→ **Directions**: Every record below should be repeated exactly, with the pictures left out.

→ **Source data**:
>>>
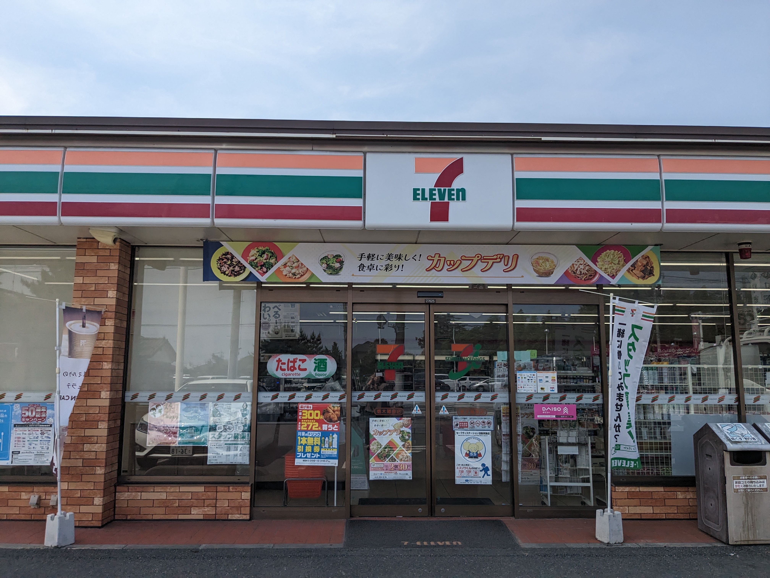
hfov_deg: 65.3
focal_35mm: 27
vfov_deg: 51.4
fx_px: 601
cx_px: 385
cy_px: 289
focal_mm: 4.38
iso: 71
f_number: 1.73
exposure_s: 1/5848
<<<
→ **Solution to this task**:
hfov_deg: 65.3
focal_35mm: 27
vfov_deg: 51.4
fx_px: 601
cx_px: 385
cy_px: 289
focal_mm: 4.38
iso: 71
f_number: 1.73
exposure_s: 1/5848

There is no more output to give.